**SOURCE INFORMATION**
______
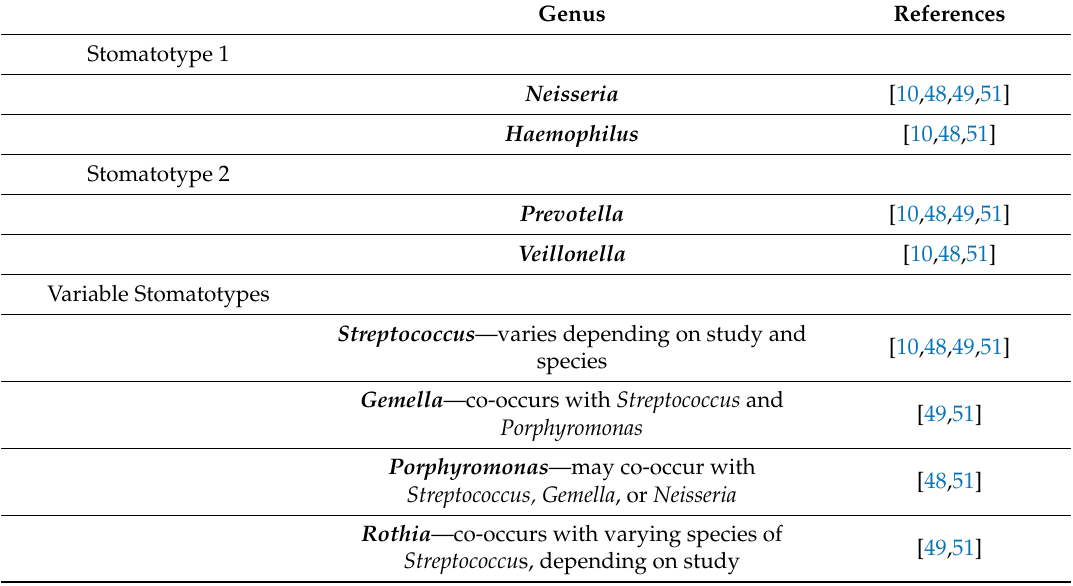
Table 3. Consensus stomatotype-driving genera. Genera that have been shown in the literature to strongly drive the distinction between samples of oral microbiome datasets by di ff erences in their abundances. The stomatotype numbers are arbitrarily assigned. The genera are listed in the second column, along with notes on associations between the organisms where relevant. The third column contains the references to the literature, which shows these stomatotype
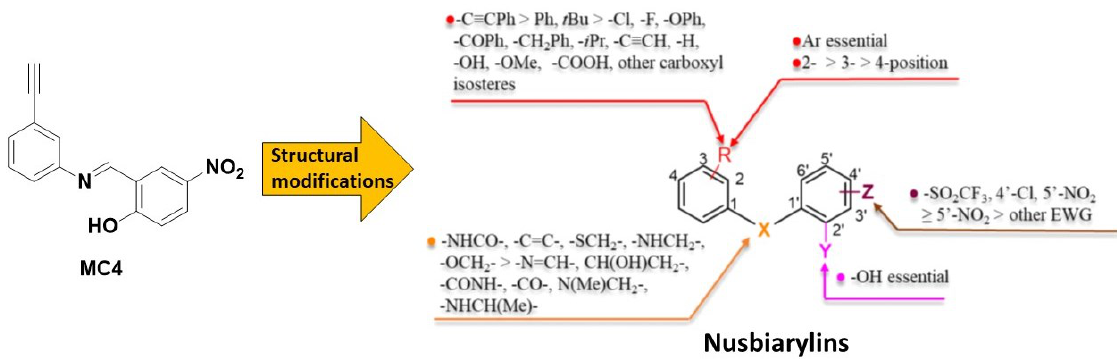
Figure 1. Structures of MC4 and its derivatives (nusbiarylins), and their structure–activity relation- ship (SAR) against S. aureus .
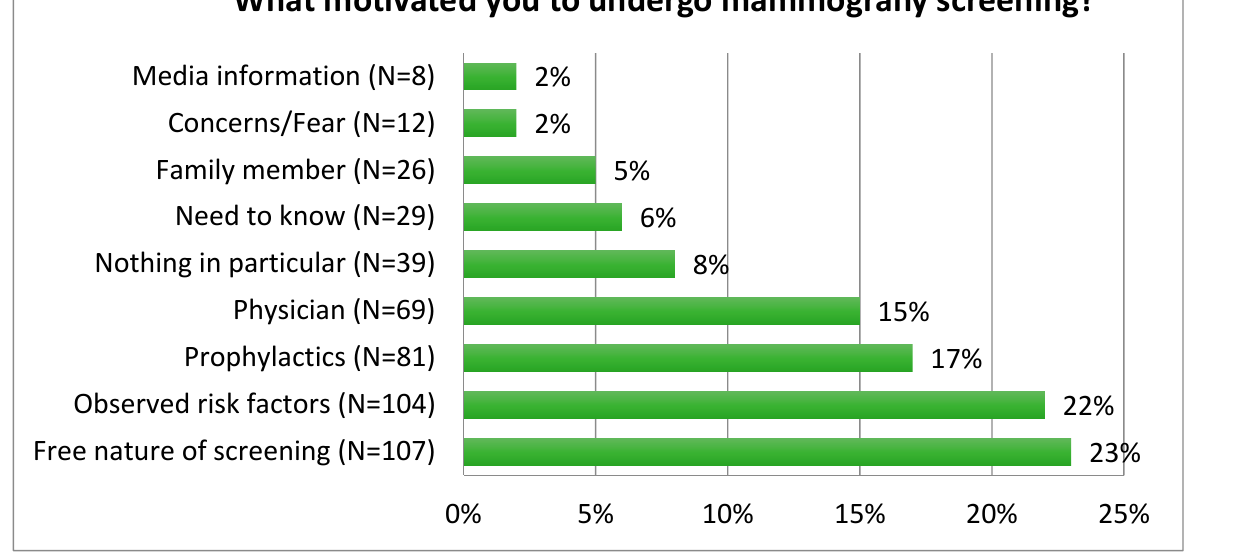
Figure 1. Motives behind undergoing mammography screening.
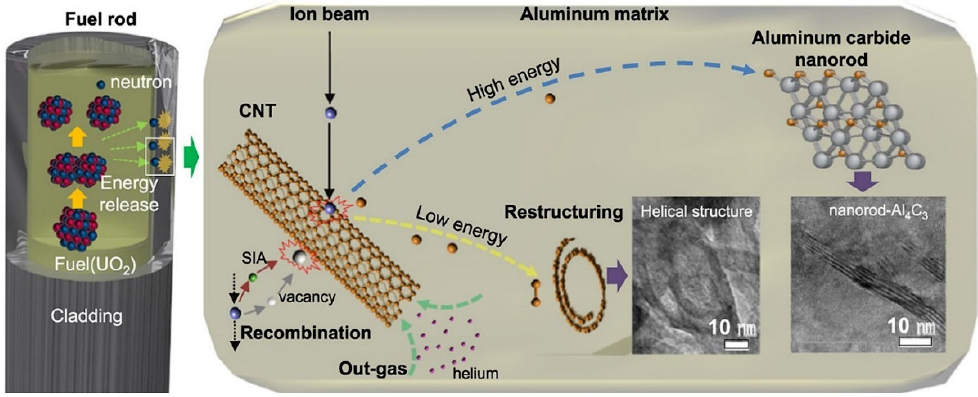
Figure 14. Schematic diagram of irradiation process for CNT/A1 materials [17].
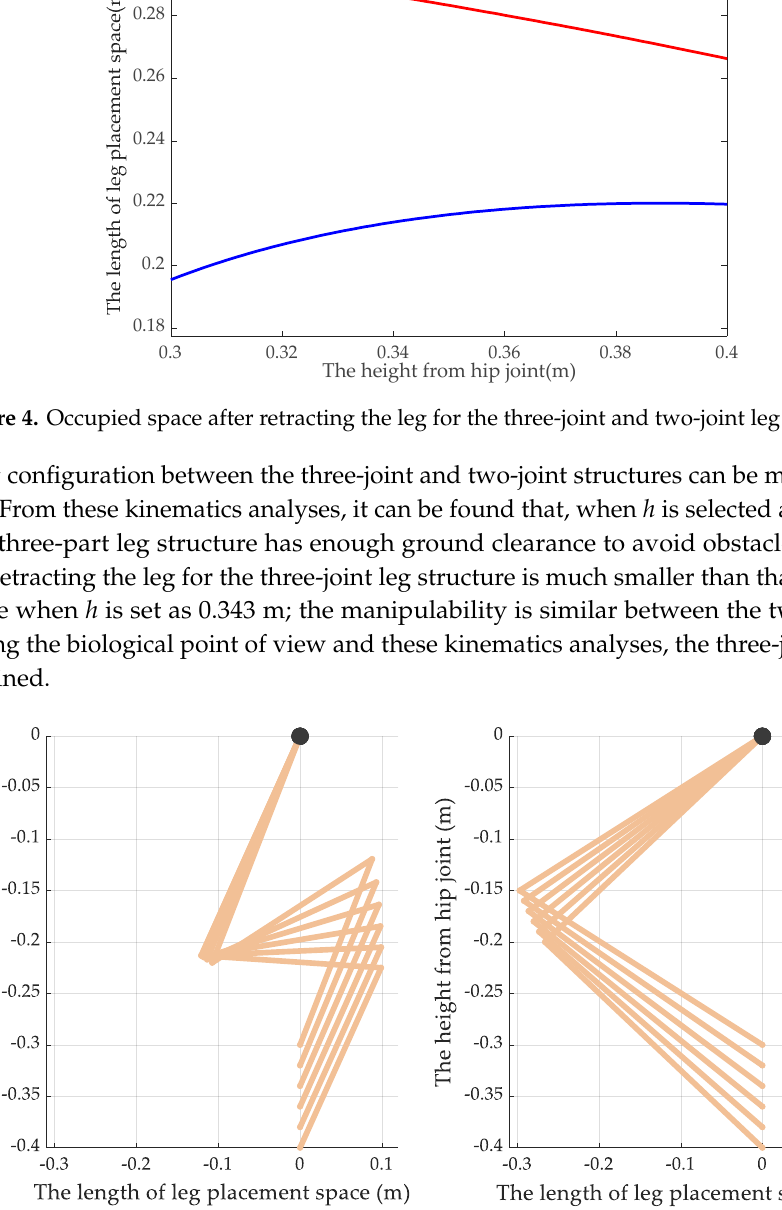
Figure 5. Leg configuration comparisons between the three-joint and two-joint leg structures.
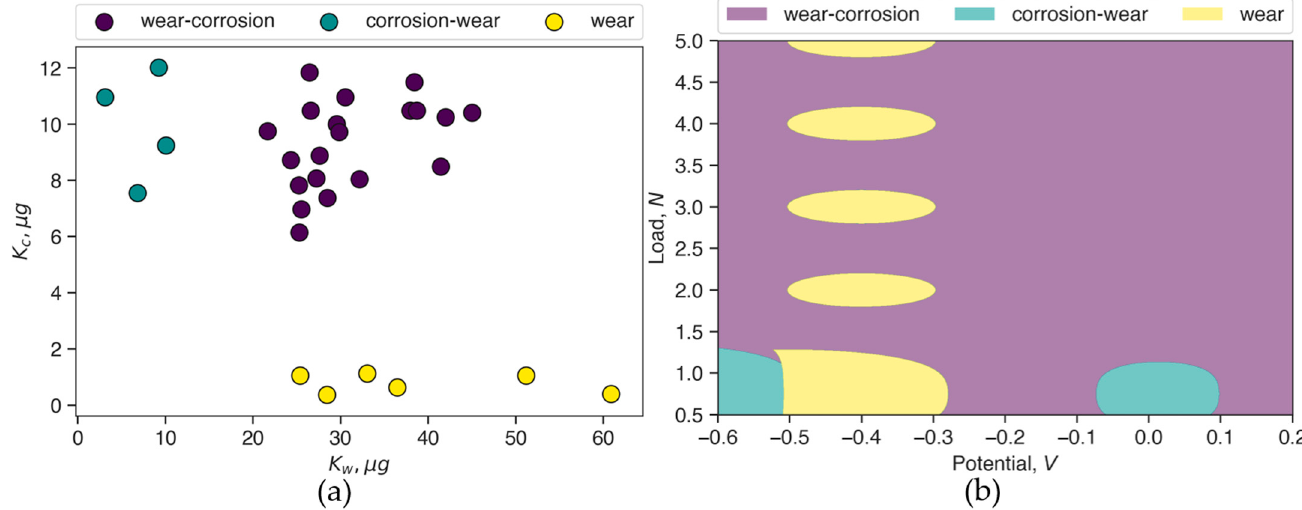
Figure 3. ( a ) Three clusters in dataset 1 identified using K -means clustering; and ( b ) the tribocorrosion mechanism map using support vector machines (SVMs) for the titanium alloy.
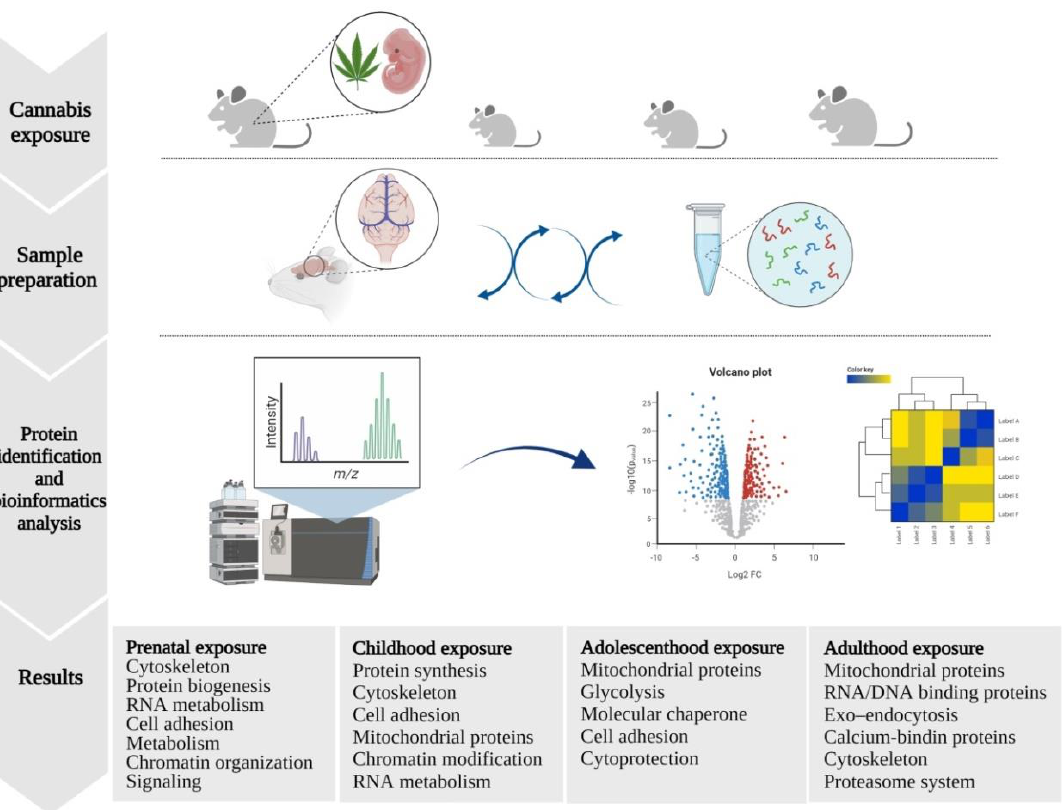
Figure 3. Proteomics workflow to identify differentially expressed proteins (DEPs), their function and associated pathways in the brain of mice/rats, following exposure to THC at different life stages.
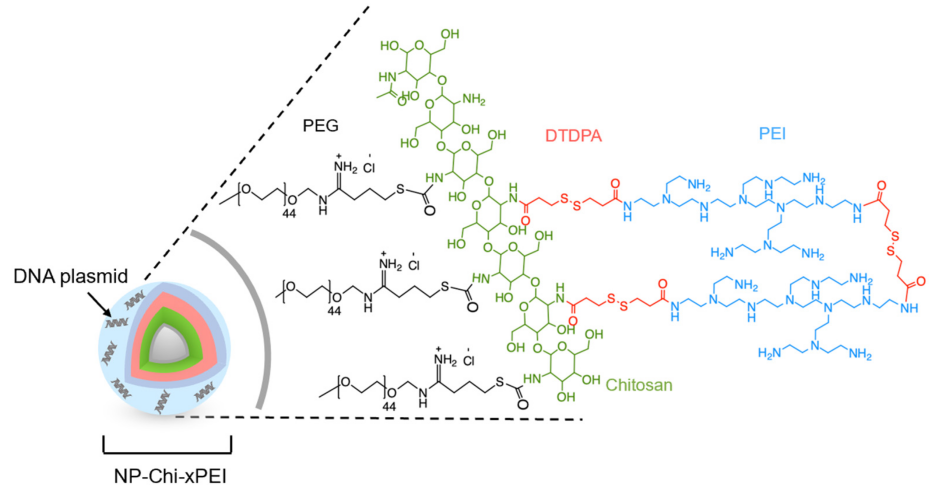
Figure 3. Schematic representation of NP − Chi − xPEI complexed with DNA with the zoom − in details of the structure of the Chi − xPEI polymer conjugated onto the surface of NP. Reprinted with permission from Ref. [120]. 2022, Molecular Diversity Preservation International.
______
**YOUR GOAL**
The copy you produce must repeat all the entries exactly and contain no pictures.

**FINAL ANSWER**
Table 3. Consensus stomatotype-driving genera. Genera that have been shown in the literature to strongly drive the distinction between samples of oral microbiome datasets by di ff erences in their abundances. The stomatotype numbers are arbitrarily assigned. The genera are listed in the second column, along with notes on associations between the organisms where relevant. The third column contains the references to the literature, which shows these stomatotype
Figure 1. Structures of MC4 and its derivatives (nusbiarylins), and their structure–activity relation- ship (SAR) against S. aureus .
Figure 1. Motives behind undergoing mammography screening.
Figure 14. Schematic diagram of irradiation process for CNT/A1 materials [17].
Figure 5. Leg configuration comparisons between the three-joint and two-joint leg structures.
Figure 3. ( a ) Three clusters in dataset 1 identified using K -means clustering; and ( b ) the tribocorrosion mechanism map using support vector machines (SVMs) for the titanium alloy.
Figure 3. Proteomics workflow to identify differentially expressed proteins (DEPs), their function and associated pathways in the brain of mice/rats, following exposure to THC at different life stages.
Figure 3. Schematic representation of NP − Chi − xPEI complexed with DNA with the zoom − in details of the structure of the Chi − xPEI polymer conjugated onto the surface of NP. Reprinted with permission from Ref. [120]. 2022, Molecular Diversity Preservation International.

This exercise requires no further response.